Why Do Analysts’ Estimates Matter?

BY Paul Solman  November 21, 2012 at 11:00 AM EST


Photo by Andrew Rich via Getty Images.

Paul Solman answers questions from the NewsHour audience on business and economic news here on his Making Sen$e page. Here is Wednesday’s query:

Tony Merlo: If a stock earns $1 a share for a quarter while analysts predict 98 cents, the stock typically goes up because it beats the estimate. But if the analysts estimate $1.02 a share it typically goes down because it fell short. Why should the stock be punished because the analysts predict incorrectly? They don’t have access to internal documents so their estimates are only guesses. This doesn’t make sense to me.

Paul Solman: The perfect week to answer this question, given the plunge in Hewlett-Packard’s share price.

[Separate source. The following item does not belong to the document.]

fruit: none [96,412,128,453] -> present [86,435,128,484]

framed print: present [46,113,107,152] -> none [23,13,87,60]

You’re right, Tony — about analysts’ estimates, that is. They cannot be based on “inside information” that would be “material” to the stock’s price. But it doesn’t mean the estimates aren’t better informed than yours or mine would be. While I’m reporting for the NewsHour and tending this page, analysts are spending their days learning all they can about company prospects and coming up with a best guess as to quarterly earnings. So their estimates amount to very good guesses.

But why does an earnings estimate matter so much, you might ask. Because the price of a stock is entirely a function of its expected future earnings.

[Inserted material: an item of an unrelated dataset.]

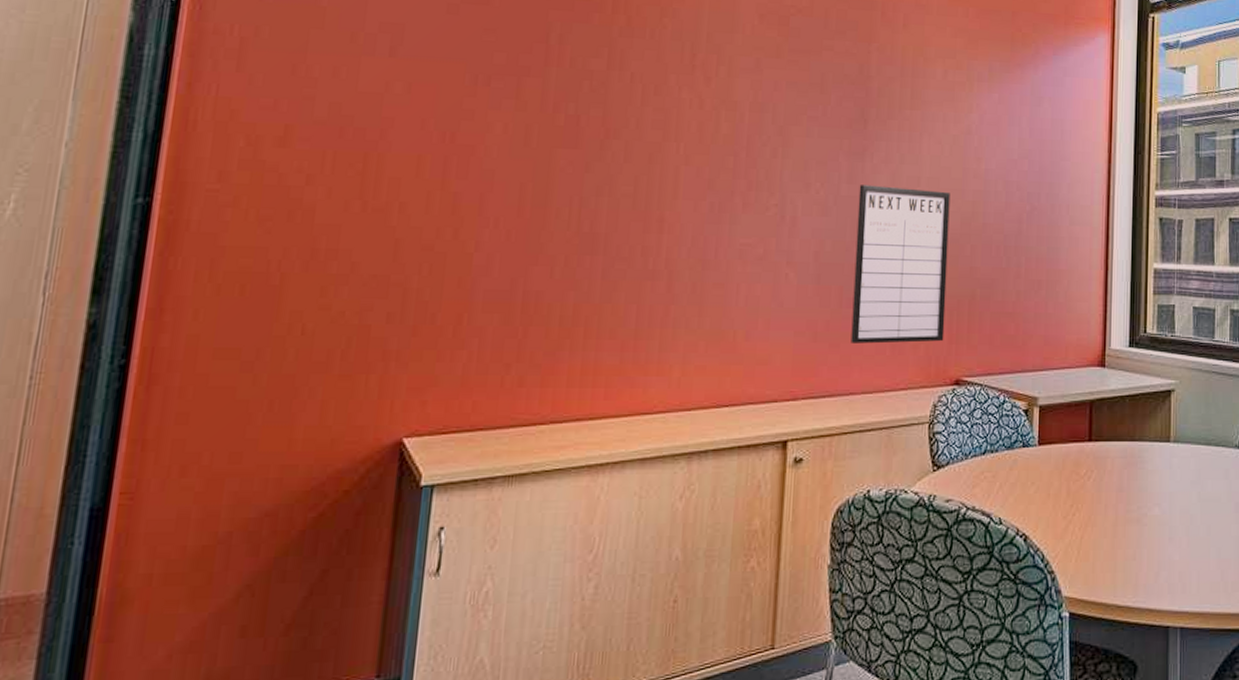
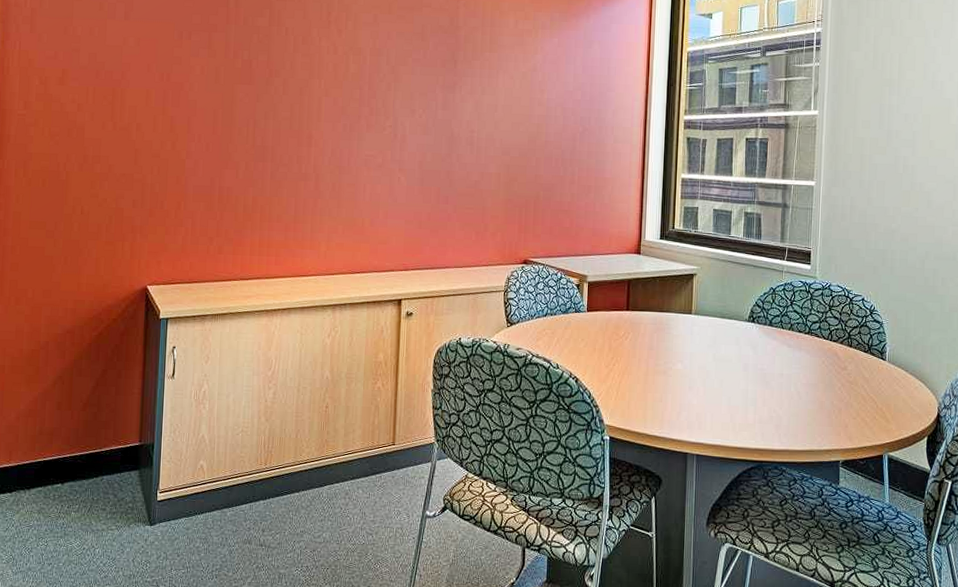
writing board: present [851,185,950,344] -> none [446,111,520,231]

What is a company? An organization dedicated to the objective of “earnings,” aka profits. That’s why investors put their money behind one company as opposed to another: the higher the earnings, the better the return.

On any given day, the market price of a stock is the best collective guess of investors as to what those earnings will be in the future. The best indication — short of inside information — is how much the company is earning right now. The best estimate of current earnings comes from the analysts.

Now imagine the day of a company’s earnings announcement. Just this week, analysts were expecting Hewlett-Packard, for example, to announce quarter-of-the-year earnings of 85 cents per share — total earnings divided by the total number of shares. But then H-P announced that a software company named Autonomy which it had bought for $10 billion was a purchase fraught with fraud and the company was deducting $5 billion from earnings to account for the loss. Never mind the arithmetic, but trust me: quarterly earnings now dropped to around 35 cents.

So what happened to the stock? It promptly fell 12 percent.

Why? Because the earnings were so much lower than analysts estimated and, therefore, than investors expected.

This entry is cross-posted on the Rundown — NewsHour’s blog of news and insight.